◆ **TASK REQUIREMENTS**
Your answer should consist of each line below that contains the string "votre".

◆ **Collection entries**
◇ ◇ ◇
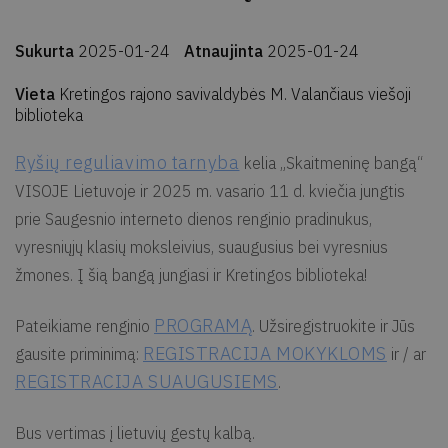
Sukurta
2025-01-24
Atnaujinta
2025-01-24
Vieta
Kretingos rajono savivaldybės M. Valančiaus viešoji
biblioteka
Ryšių reguliavimo tarnyba
kelia „Skaitmeninę bangą“
VISOJE Lietuvoje ir 2025 m. vasario 11 d. kviečia jungtis
prie Saugesnio interneto dienos renginio pradinukus,
vyresniųjų klasių moksleivius, suaugusius bei vyresnius
žmones. Į šią bangą jungiasi ir Kretingos biblioteka!
PROGRAMĄ
Pateikiame renginio
. Užsiregistruokite ir Jūs
REGISTRACIJA MOKYKLOMS
gausite priminimą:
ir / ar
REGISTRACIJA SUAUGUSIEMS
.
Bus vertimas į lietuvių gestų kalbą.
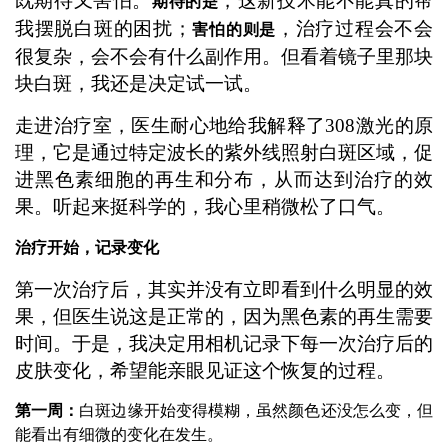
既期待又害怕。
，这新技术能不能真的帮
期待的是
我摆脱白斑的困扰；
，治疗过程会不会
害怕的则是
很复杂，会不会有什么副作用。但看着镜子里那块
块白斑，我还是决定试一试。
走进治疗室，医生耐心地给我解释了308激光的原
理，它是通过特定波长的紫外线照射白斑区域，促
进黑色素细胞的再生和分布，从而达到治疗的效
果。听起来挺科学的，我心里稍微松了口气。
治疗开始，记录变化
第一次治疗后，其实并没有立即看到什么明显的效
果，但医生说这是正常的，因为黑色素的再生需要
时间。于是，我决定用相机记录下每一次治疗后的
皮肤变化，希望能亲眼见证这个恢复的过程。
第一周：
白斑边缘开始变得模糊，虽然颜色还没怎么变，但
能看出有细微的变化在发生。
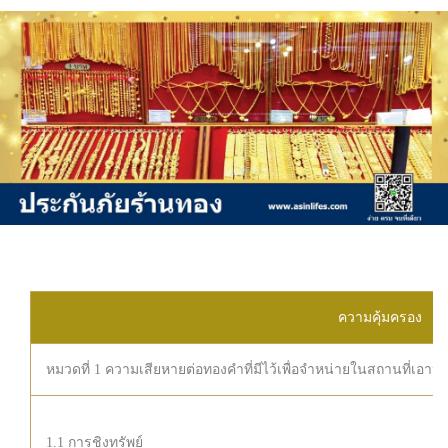
ความคุ้มครอง
หมวดที่ 1 ความเสียหายต่อทองคำที่มีไว้เพื่อจำหน่ายในสถานที่เอ
1.1 การชิงทรัพย์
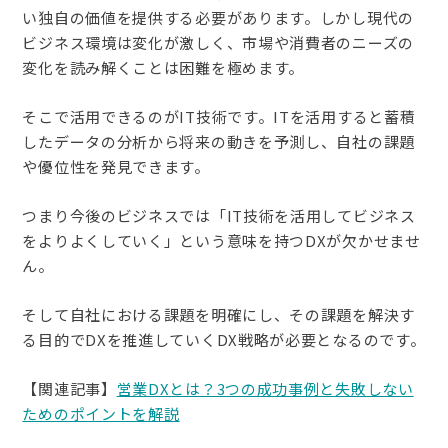
い独自の価値を提供する必要があります。しかし現代の
ビジネス環境は変化が激しく、市場や消費者のニーズの
変化を読み解くことは困難を極めます。
そこで活用できるのがIT技術です。ITを活用すると蓄積
したデータの分析から将来の動きを予測し、自社の課題
や優位性を発見できます。
つまり今後のビジネスでは「IT技術を活用してビジネス
をよりよくしていく」という意味を持つDXが欠かせませ
ん。
そして自社における課題を明確にし、その課題を解決す
る目的でDXを推進していくDX戦略が必要となるのです。
【関連記事】
営業DXとは？3つの成功事例と失敗しない
ためのポイントを解説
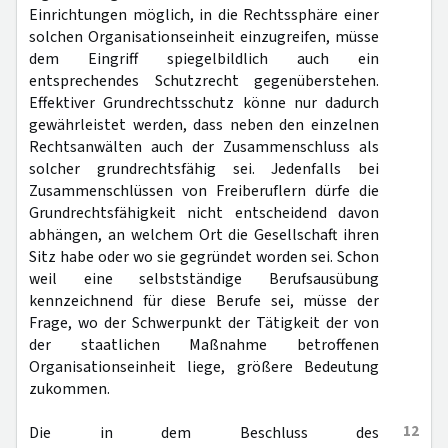
Einrichtungen möglich, in die Rechtssphäre einer
solchen Organisationseinheit einzugreifen, müsse
dem Eingriff spiegelbildlich auch ein
entsprechendes Schutzrecht gegenüberstehen.
Effektiver Grundrechtsschutz könne nur dadurch
gewährleistet werden, dass neben den einzelnen
Rechtsanwälten auch der Zusammenschluss als
solcher grundrechtsfähig sei. Jedenfalls bei
Zusammenschlüssen von Freiberuflern dürfe die
Grundrechtsfähigkeit nicht entscheidend davon
abhängen, an welchem Ort die Gesellschaft ihren
Sitz habe oder wo sie gegründet worden sei. Schon
weil eine selbstständige Berufsausübung
kennzeichnend für diese Berufe sei, müsse der
Frage, wo der Schwerpunkt der Tätigkeit der von
der staatlichen Maßnahme betroffenen
Organisationseinheit liege, größere Bedeutung
zukommen.
12
Die in dem Beschluss des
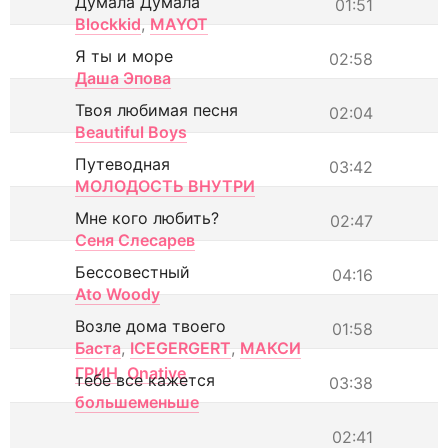
Думала Думала
01:51
Blockkid
,
MAYOT
Я ты и море
02:58
Даша Эпова
Твоя любимая песня
02:04
Beautiful Boys
Путеводная
03:42
МОЛОДОСТЬ ВНУТРИ
Мне кого любить?
02:47
Сеня Слесарев
Бессовестный
04:16
Ato Woody
Возле дома твоего
01:58
Баста
,
ICEGERGERT
,
МАКСИ
ГРИН
,
Onative
тебе все кажется
03:38
большеменьше
02:41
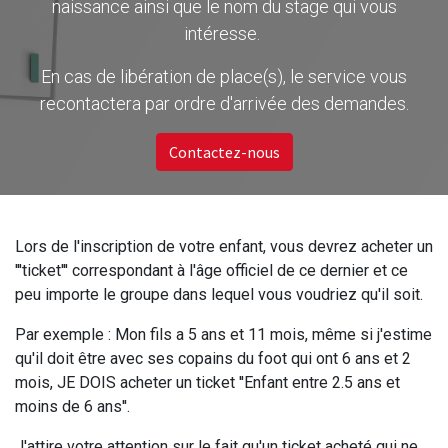
naissance ainsi que le nom du stage qui vous
intéresse.
En cas de libération de place(s), le service vous
recontactera par ordre d'arrivée des demandes.
Contactez-nous
Lors de l'inscription de votre enfant, vous devrez acheter un
'''ticket''' correspondant à l'âge officiel de ce dernier et ce
peu importe le groupe dans lequel vous voudriez qu'il soit.
Par exemple : Mon fils a 5 ans et 11 mois, même si j'estime
qu'il doit être avec ses copains du foot qui ont 6 ans et 2
mois, JE DOIS acheter un ticket ''Enfant entre 2.5 ans et
moins de 6 ans''.
J'attire votre attention sur le fait qu'un ticket acheté qui ne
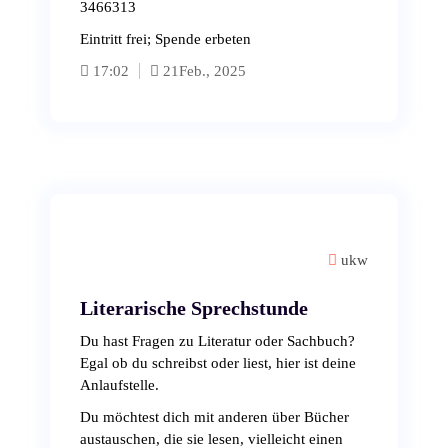
3466313
Eintritt frei; Spende erbeten
17:02
21
Feb., 2025
ukw
Literarische Sprechstunde
Du hast Fragen zu Literatur oder Sachbuch?
Egal ob du schreibst oder liest, hier ist deine
Anlaufstelle.
Du möchtest dich mit anderen über Bücher
austauschen, die sie lesen, vielleicht einen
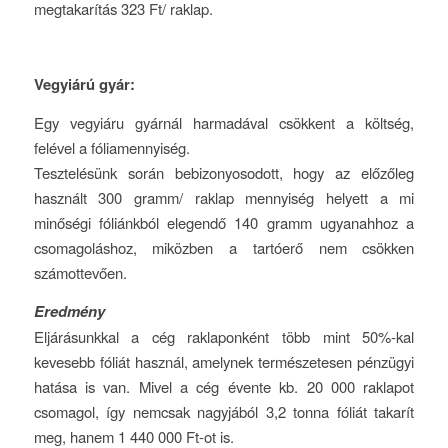
megtakarítás 323 Ft/ raklap.
Vegyiárú gyár:
Egy vegyiáru gyárnál harmadával csökkent a költség,
felével a fóliamennyiség.
Tesztelésünk során bebizonyosodott, hogy az előzőleg
használt 300 gramm/ raklap mennyiség helyett a mi
minőségi fóliánkból elegendő 140 gramm ugyanahhoz a
csomagoláshoz, miközben a tartóerő nem csökken
számottevően.
Eredmény
Eljárásunkkal a cég raklaponként több mint 50%-kal
kevesebb fóliát használ, amelynek természetesen pénzügyi
hatása is van. Mivel a cég évente kb. 20 000 raklapot
csomagol, így nemcsak nagyjából 3,2 tonna fóliát takarít
meg, hanem 1 440 000 Ft-ot is.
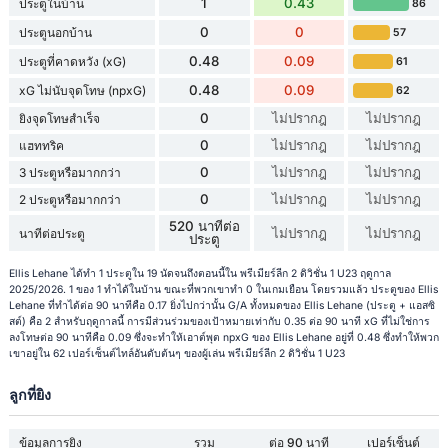
1
0.43
ประตูในบ้าน
86
0
0
ประตูนอกบ้าน
57
0.48
0.09
ประตูที่คาดหวัง (xG)
61
0.48
0.09
xG ไม่นับจุดโทษ (npxG)
62
0
ไม่ปรากฎ
ไม่ปรากฎ
ยิงจุดโทษสำเร็จ
0
ไม่ปรากฎ
ไม่ปรากฎ
แฮททริค
0
ไม่ปรากฎ
ไม่ปรากฎ
3 ประตูหรือมากกว่า
0
ไม่ปรากฎ
ไม่ปรากฎ
2 ประตูหรือมากกว่า
520 นาทีต่อ
ไม่ปรากฎ
ไม่ปรากฎ
นาทีต่อประตู
ประตู
Ellis Lehane ได้ทำ 1 ประตูใน 19 นัดจนถึงตอนนี้ใน พรีเมียร์ลีก 2 ดิวิชั่น 1 U23 ฤดูกาล
2025/2026. 1 ของ 1 ทำได้ในบ้าน ขณะที่พวกเขาทำ 0 ในเกมเยือน โดยรวมแล้ว ประตูของ Ellis
Lehane ที่ทำได้ต่อ 90 นาทีคือ 0.17 ยิ่งไปกว่านั้น G/A ทั้งหมดของ Ellis Lehane (ประตู + แอสซิ
สต์) คือ 2 สำหรับฤดูกาลนี้ การมีส่วนร่วมของเป้าหมายเท่ากับ 0.35 ต่อ 90 นาที xG ที่ไม่ใช่การ
ลงโทษต่อ 90 นาทีคือ 0.09 ซึ่งจะทำให้เอาต์พุต npxG ของ Ellis Lehane อยู่ที่ 0.48 ซึ่งทำให้พวก
เขาอยู่ใน 62 เปอร์เซ็นต์ไทล์อันดับต้นๆ ของผู้เล่น พรีเมียร์ลีก 2 ดิวิชั่น 1 U23
ลูกที่ยิง
ข้อมูลการยิง
รวม
ต่อ 90 นาที
เปอร์เซ็นต์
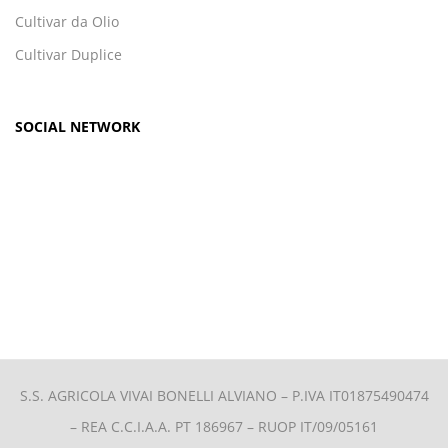
Cultivar da Olio
Cultivar Duplice
SOCIAL NETWORK
S.S. AGRICOLA VIVAI BONELLI ALVIANO –
P.IVA IT01875490474
– REA C.C.I.A.A. PT 186967 – RUOP IT/09/05161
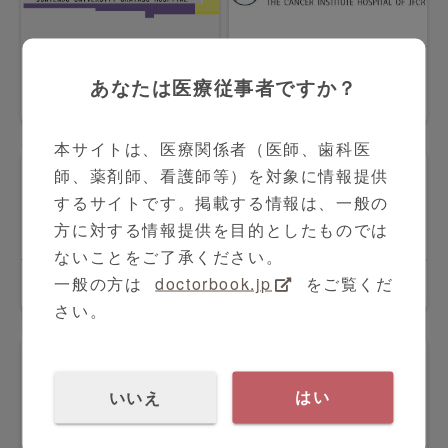
順天堂大学医学部附
がん研有明病院
あなたは医療従事者ですか？
属浦安病院
本サイトは、医療関係者（医師、歯科医
師、薬剤師、看護師等）を対象に情報提供
するサイトです。掲載する情報は、一般の
方に対する情報提供を目的としたものでは
ないことをご了承ください。
一般の方は
doctorbook.jp
をご覧くだ
大阪赤十字病院
山梨県立中央病院
さい。
いいえ
はい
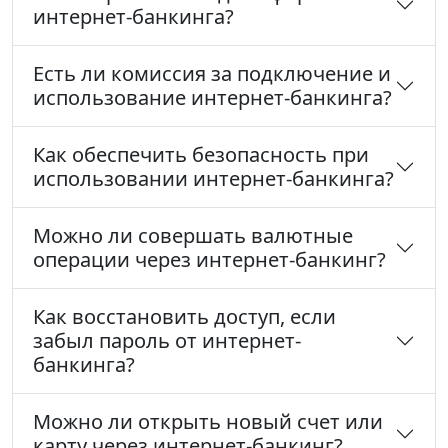
интернет-банкинга?
Есть ли комиссия за подключение и
использование интернет-банкинга?
Как обеспечить безопасность при
использовании интернет-банкинга?
Можно ли совершать валютные
операции через интернет-банкинг?
Как восстановить доступ, если
забыл пароль от интернет-
банкинга?
Можно ли открыть новый счет или
карту через интернет-банкинг?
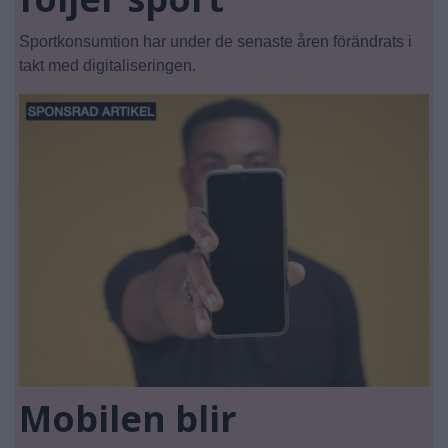
Sportkonsumtion har under de senaste åren förändrats i
takt med digitaliseringen.
Mobilen blir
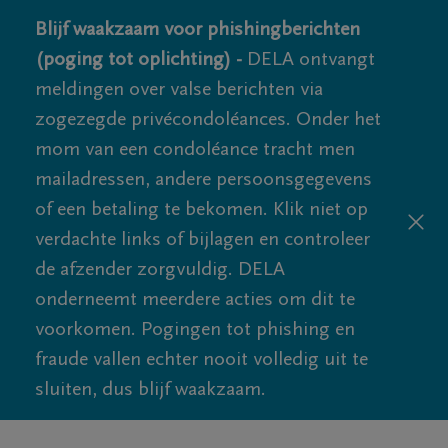
Blijf waakzaam voor phishingberichten
(poging tot oplichting) -
DELA ontvangt
meldingen over valse berichten via
zogezegde privécondoléances. Onder het
mom van een condoléance tracht men
mailadressen, andere persoonsgegevens
of een betaling te bekomen. Klik niet op
verdachte links of bijlagen en controleer
de afzender zorgvuldig. DELA
onderneemt meerdere acties om dit te
voorkomen. Pogingen tot phishing en
fraude vallen echter nooit volledig uit te
sluiten, dus blijf waakzaam.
◇ ◇ ◇
◆ **ANSWER TO THIS TASK**
Lors de l'inscription de votre enfant, vous devrez acheter un
J'attire votre attention sur le fait qu'un ticket acheté qui ne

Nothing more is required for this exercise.